Stromerzeugung: Energie aus fossilen und erneuerbaren Quellen

Die Stromerzeugung ist in Deutschland und anderen Industriestaaten für einen großen Teil der CO2-Emissionen verantwortlich. Erfahren Sie bei Bosch mehr über die Rolle von fossilen und erneuerbaren Energieträgern und das Potenzial der dezentralen Eigenstromversorgung mit Photovoltaik oder KWK-Anlagen!

Fossile Energie: Stromquellen im Vergleich

Der aktuelle Strommix in Deutschland verursacht rund 40 Prozent der energiebedingten CO2-Emissionen in der Bundesrepublik. Diese Menge muss massiv sinken, um den gesteckten Klimazielen möglichst nahe zu kommen.

Mehrere Stromquellen sind im Bereich der fossilen Energieträger zu unterschiedlichen Zwecken im Einsatz. Insgesamt verwenden vor allem zentrale Großkraftwerke für die Stromerzeugung fossile Brennstoffe . Braunkohle-Kraftwerke sind nur langsam regelbar und dienen als Grundlastkraftwerke. Sie sind wegen ihrer hohen Emissionen und wegen der Folgen des Braunkohleabbaus im Tagebau stark umstritten.

Steinkohle dient zur Abdeckung der Mittellast. Heizöl wird in Spitzenlastkraftwerken als Energieträger verbrannt. Gas- und Dampfturbinenkraftwerke erzeugen vergleichsweise geringe CO2-Emissionen und sind sehr flexibel regelbar. Sie dienen deswegen vor allem zum Ausgleich und zur Erhaltung der Netzstabilität. Ein Nachteil ist, dass der Brennstoff in großen Mengen vom Import abhängt.

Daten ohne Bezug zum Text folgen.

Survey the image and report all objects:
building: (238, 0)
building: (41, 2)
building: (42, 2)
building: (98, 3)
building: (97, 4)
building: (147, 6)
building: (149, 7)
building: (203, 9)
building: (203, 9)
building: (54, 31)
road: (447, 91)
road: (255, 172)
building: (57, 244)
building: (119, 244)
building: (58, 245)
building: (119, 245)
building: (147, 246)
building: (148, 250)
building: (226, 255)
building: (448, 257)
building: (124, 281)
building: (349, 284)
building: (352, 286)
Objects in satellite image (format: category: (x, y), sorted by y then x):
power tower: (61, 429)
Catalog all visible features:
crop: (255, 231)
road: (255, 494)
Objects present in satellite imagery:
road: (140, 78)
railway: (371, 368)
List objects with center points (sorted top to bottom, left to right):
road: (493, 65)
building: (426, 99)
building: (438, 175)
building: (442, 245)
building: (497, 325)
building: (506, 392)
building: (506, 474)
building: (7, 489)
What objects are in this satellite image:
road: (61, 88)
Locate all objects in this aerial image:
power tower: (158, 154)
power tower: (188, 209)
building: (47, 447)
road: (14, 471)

Erneuerbare Energien mit steigender Tendenz

Der Anteil der erneuerbaren Energien am Netto-Stromverbrauch betrug 2017 rund 36 Prozent und steigt weiter. Photovoltaik und Windenergie besitzen ein hohes Potenzial. Sie sind aber auch auf geeignete Standorte angewiesen, die nicht unbegrenzt verfügbar sind. Problematisch ist außerdem die starke Fluktuation der Erträge. Dieser Herausforderung sollen der Netzausbau und die Entwicklung von Stromspeichern begegnen.

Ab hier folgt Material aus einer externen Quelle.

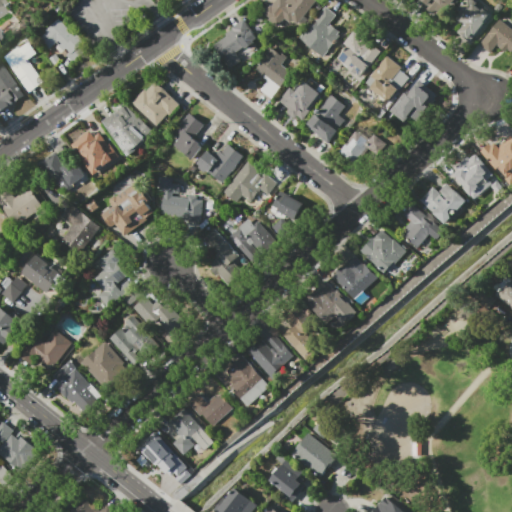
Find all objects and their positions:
building: (435, 4)
building: (435, 4)
road: (146, 6)
building: (291, 8)
building: (2, 10)
building: (287, 10)
building: (2, 12)
building: (471, 18)
building: (471, 19)
building: (320, 32)
building: (322, 32)
road: (108, 33)
building: (498, 37)
building: (498, 37)
building: (62, 38)
building: (237, 39)
building: (62, 40)
building: (233, 43)
building: (357, 53)
building: (359, 54)
building: (82, 61)
building: (24, 66)
building: (24, 66)
building: (272, 71)
building: (273, 71)
road: (110, 77)
building: (387, 79)
building: (389, 79)
building: (7, 89)
building: (8, 89)
building: (300, 99)
building: (302, 100)
building: (415, 101)
building: (155, 103)
building: (156, 103)
building: (415, 103)
building: (327, 118)
building: (328, 119)
road: (261, 126)
building: (127, 128)
building: (128, 130)
building: (188, 135)
building: (189, 136)
building: (361, 146)
building: (362, 146)
building: (96, 148)
building: (94, 150)
building: (500, 154)
building: (501, 157)
building: (220, 162)
building: (221, 163)
building: (63, 170)
building: (63, 172)
building: (474, 175)
building: (476, 177)
building: (249, 182)
building: (250, 183)
building: (178, 201)
building: (180, 202)
building: (443, 202)
building: (443, 202)
building: (18, 204)
building: (19, 205)
building: (91, 207)
building: (128, 209)
building: (130, 209)
building: (284, 212)
building: (286, 212)
building: (419, 226)
building: (419, 226)
building: (78, 228)
building: (79, 229)
building: (251, 238)
building: (253, 239)
building: (382, 250)
building: (383, 251)
road: (317, 253)
building: (20, 254)
building: (223, 257)
building: (223, 257)
building: (40, 273)
building: (45, 274)
building: (354, 276)
building: (355, 276)
building: (111, 277)
building: (112, 278)
building: (0, 288)
building: (1, 289)
road: (198, 289)
building: (14, 290)
building: (506, 294)
building: (507, 294)
building: (484, 300)
building: (329, 303)
building: (330, 306)
building: (159, 314)
building: (163, 316)
building: (8, 324)
building: (7, 325)
road: (21, 329)
building: (301, 332)
building: (302, 333)
building: (132, 338)
building: (134, 340)
building: (46, 349)
building: (47, 350)
building: (270, 355)
building: (272, 356)
road: (404, 359)
building: (103, 363)
building: (107, 367)
building: (245, 381)
building: (247, 381)
building: (76, 387)
building: (76, 387)
building: (211, 407)
building: (212, 407)
park: (442, 418)
road: (443, 421)
building: (330, 429)
building: (5, 432)
building: (189, 432)
road: (83, 444)
building: (15, 447)
building: (416, 448)
building: (17, 451)
building: (314, 454)
building: (315, 455)
building: (159, 458)
building: (166, 458)
building: (1, 469)
building: (5, 475)
building: (288, 478)
building: (287, 479)
building: (236, 502)
building: (236, 503)
building: (387, 506)
building: (88, 507)
building: (388, 507)
building: (90, 508)
building: (270, 509)
building: (271, 510)
road: (337, 511)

Die Bioenergie spielt ebenfalls eine wichtige Rolle für die Stromerzeugung: Insbesondere durch Biogasanlagen in Kombination mit Blockheizkraftwerken.

Dezentrale Kleinanlage für die Eigenstromversorgung

Während Großanlagen durch Skaleneffekte besonders effizient sein können, haben auch dezentrale, private Kleinanlagen viele Vorteile. Sie spielen bei der Energiewende in der Stromerzeugung eine wichtige Rolle.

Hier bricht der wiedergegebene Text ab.